Growing business without increasing energy use | Page 2 | Sunday Observer

Growing business without increasing energy use

Grundfos has been actively working with governments globally to address the challenges faced by the water industry and ensure sustainability.

One of these challenges is flooding which has become more severe and frequent over the years. Another challenge is the rising demand for water, food and energy with the inextricable links in the water-food-energy nexus needing an integrated approach to ensure water and food security and sustainable agriculture and energy production worldwide.

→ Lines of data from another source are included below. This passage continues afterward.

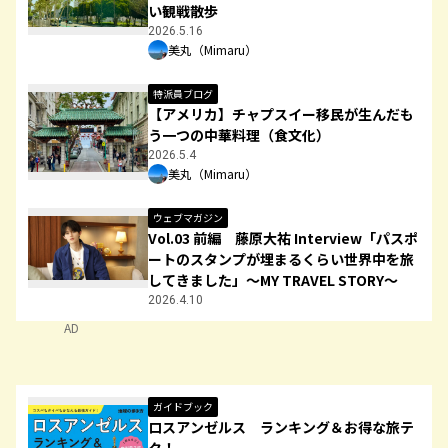
い観戦散歩
2026.5.16
美丸（Mimaru）
特派員ブログ
【アメリカ】チャプスイー移民が生んだも
う一つの中華料理（食文化）
2026.5.4
美丸（Mimaru）
ウェブマガジン
Vol.03 前編 藤原大祐 Interview「パスポ
ートのスタンプが埋まるくらい世界中を旅
してきました」～MY TRAVEL STORY～
2026.4.10
AD
ガイドブック
ロスアンゼルス ランキング＆お得な旅テ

One of the successful stories on combining water industry with the service sector to address these challenges is the ‘University Hospital Brussels (US Brussel) project which worked with Grundfos and became one of the most sustainable healthcare facilities in Belgium.

Grundfos has contributed to reduced energy consumption, increased comfort and unsurpassed operational reliability in numerous projects around the world.

“But this project is exceptional as the hospital management had a plan to grow 40% over the next decade without letting energy consumption grow,” said Grundfos Group Vice President, Kim Skibsted during a media interaction session.

In 2012, University Hospital Brussels (UZ Brussel) made a plan to become one of the most sustainable healthcare facilities in Belgium. “And they were planning to grow 40% over the next decade, without allowing energy consumption to grow.”

The Hospital management had drawn up an energy policy plan where they agreed that by 2022 when the extension was completed, they would not consume more energy than in 2012. This was to save money and energy as energy economy is one way to support the hospital’s finances.

After the discussions on an efficient solution between Grundfos and US Brussel, Grundfos energy consultant Dirk Raes performed an Energy Check on all the hospital’s pumps and pumping systems. Raes presented a replacement plan for 217 pumps, calculating the energy-savings potential and return-on-investment for new pumps.

According to Energy Engineering Manager, University Hospital Brussels, Jimmy Van Moer, “Highly efficient pumps are helping us to reach our goal.”

They installed 217 pumps, and an additional 100 new Grundfos pumps in the new combined heat and power unit and in the boiler room.

The pump replacement came with other benefits – for the building management system. For example, Control and maintenance are much more efficient than before. All the pumps are connected to the system, and maintenance staff can control and monitor everything easily.

Grunfos officials said by replacing or upgrading systems, the companies can earn back the money spent on pumps within a short period as some of the pumps consume up to 80% less energy than their predecessors.